Task inputs:
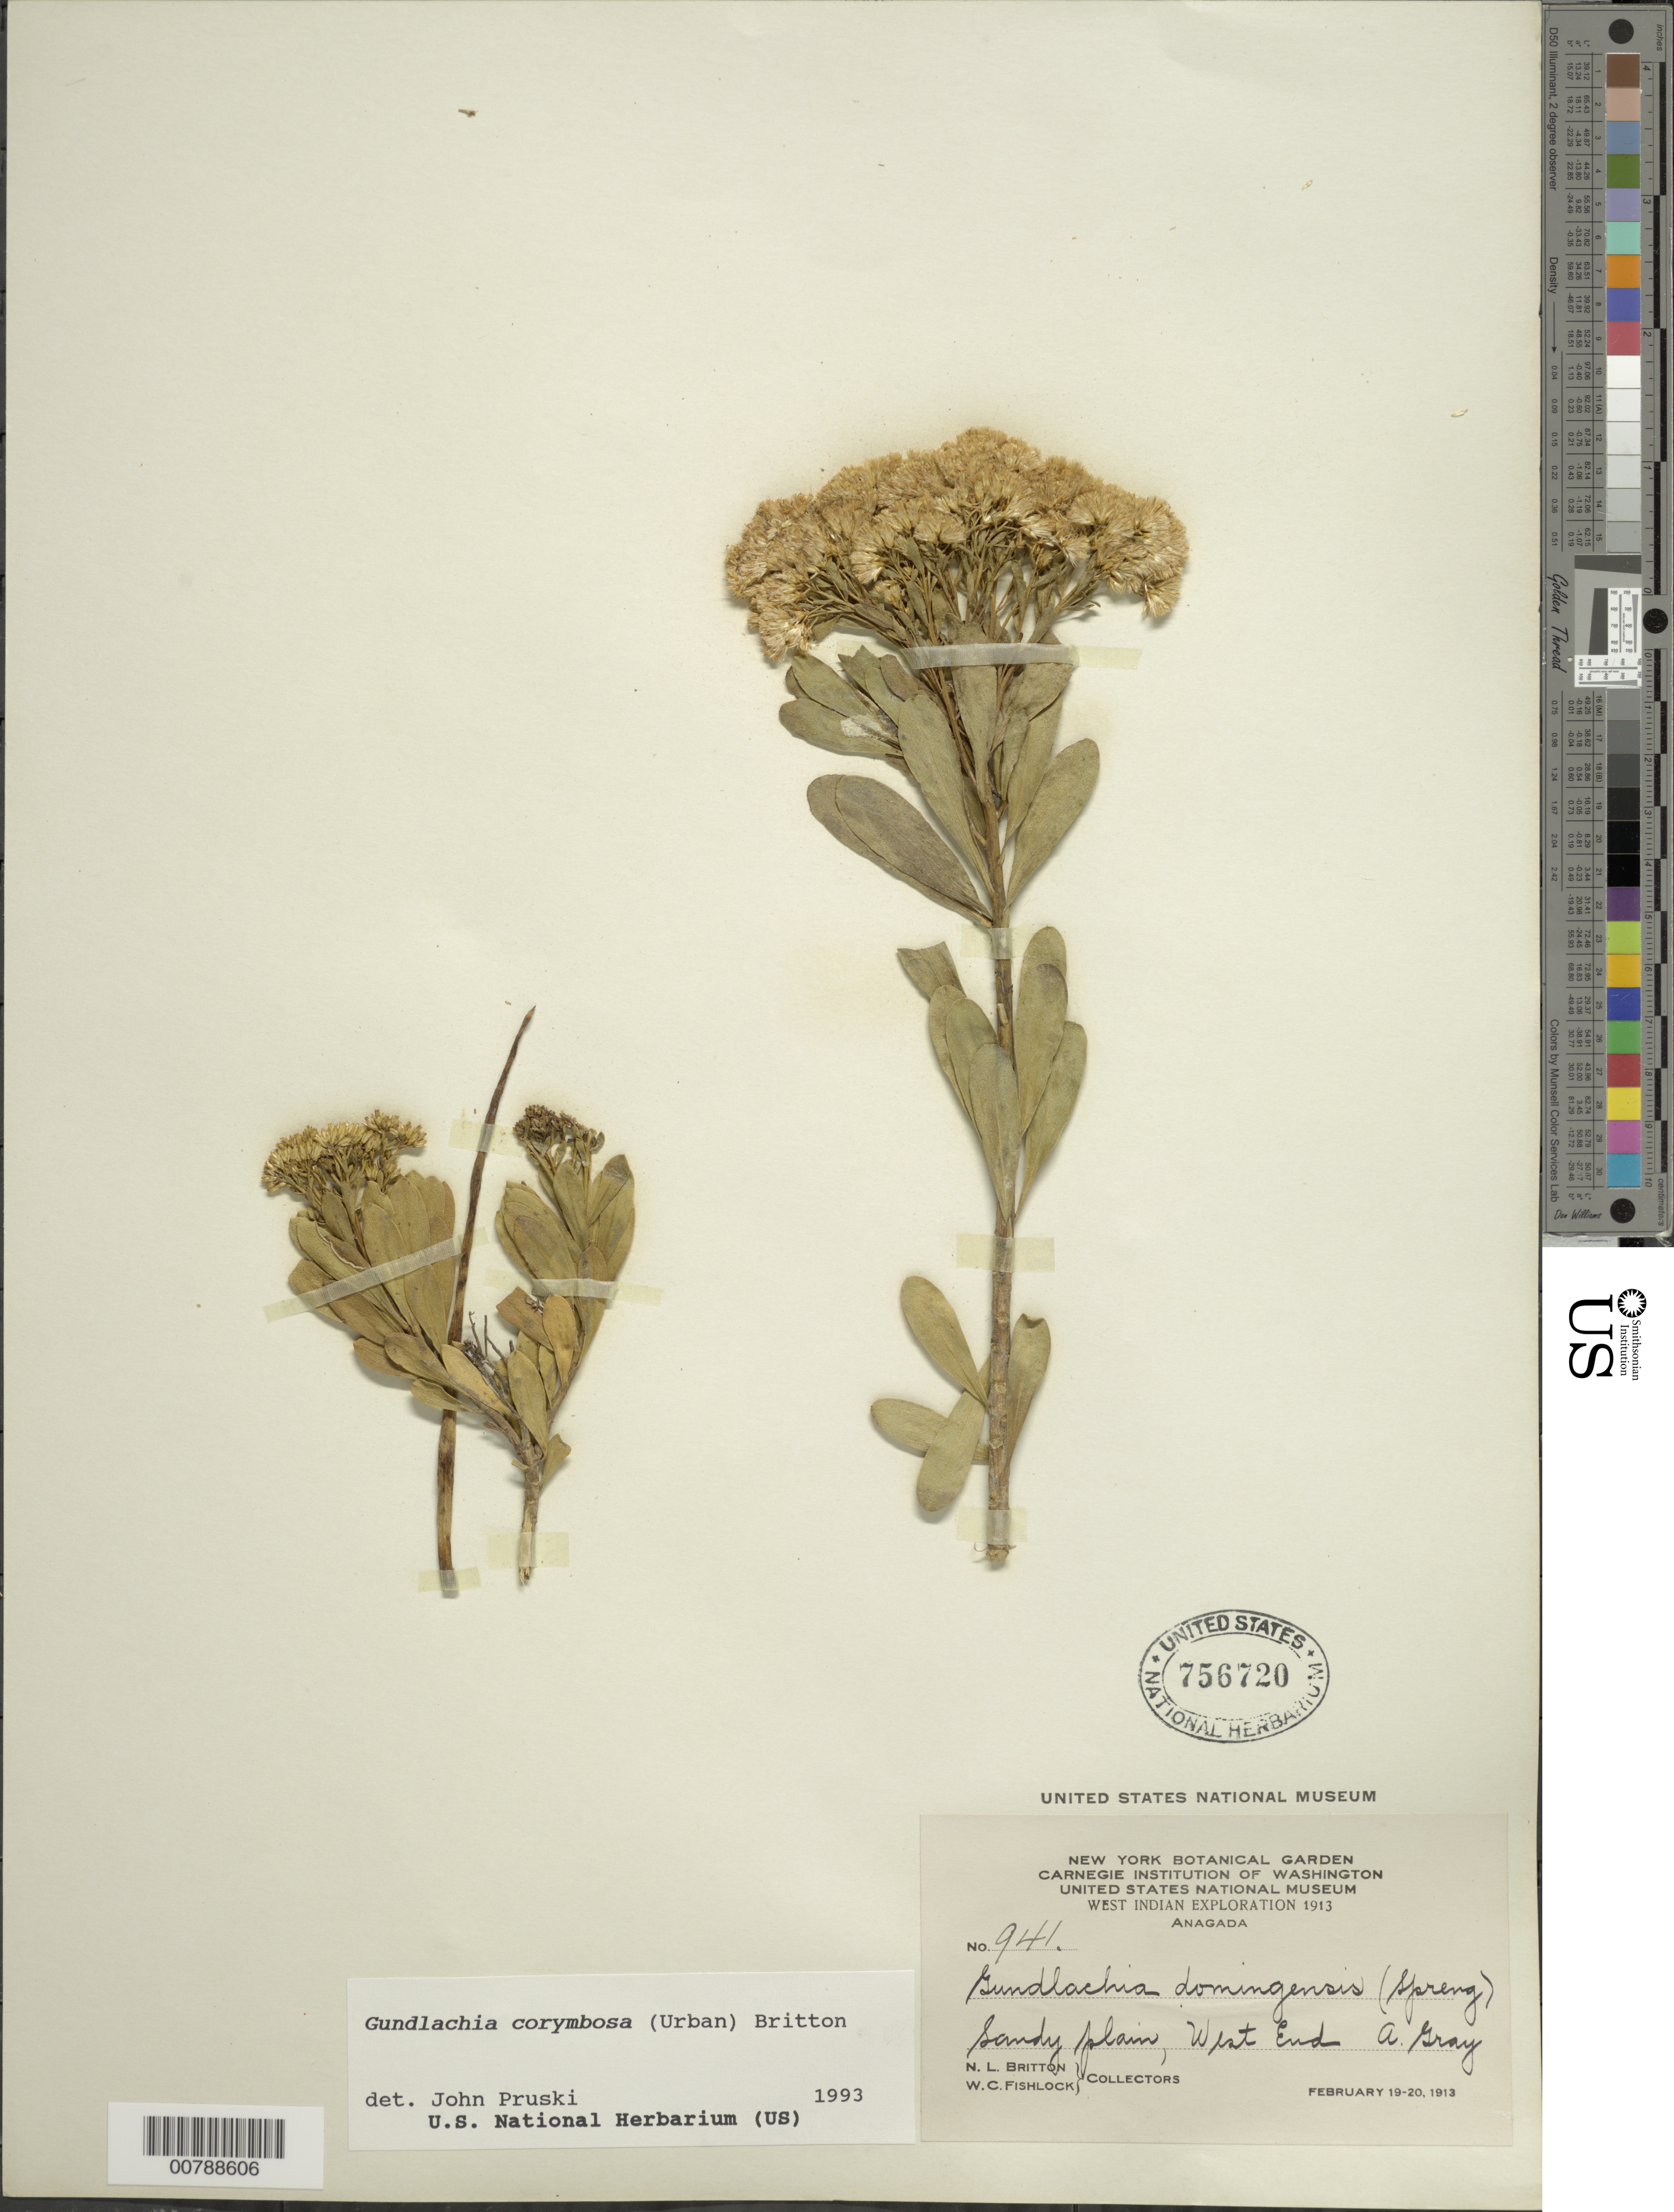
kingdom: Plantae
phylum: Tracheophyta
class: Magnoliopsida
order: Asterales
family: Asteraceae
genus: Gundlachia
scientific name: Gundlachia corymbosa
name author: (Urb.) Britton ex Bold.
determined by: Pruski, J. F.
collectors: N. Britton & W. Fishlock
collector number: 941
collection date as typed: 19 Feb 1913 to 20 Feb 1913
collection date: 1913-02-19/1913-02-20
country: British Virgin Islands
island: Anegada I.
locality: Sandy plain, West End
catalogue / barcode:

Exercise task: Copy out every line of the listing above word for word, leaving out the picture.

Task output:
kingdom: Plantae
phylum: Tracheophyta
class: Magnoliopsida
order: Asterales
family: Asteraceae
genus: Gundlachia
scientific name: Gundlachia corymbosa
name author: (Urb.) Britton ex Bold.
determined by: Pruski, J. F.
collectors: N. Britton & W. Fishlock
collector number: 941
collection date as typed: 19 Feb 1913 to 20 Feb 1913
collection date: 1913-02-19/1913-02-20
country: British Virgin Islands
island: Anegada I.
locality: Sandy plain, West End
catalogue / barcode:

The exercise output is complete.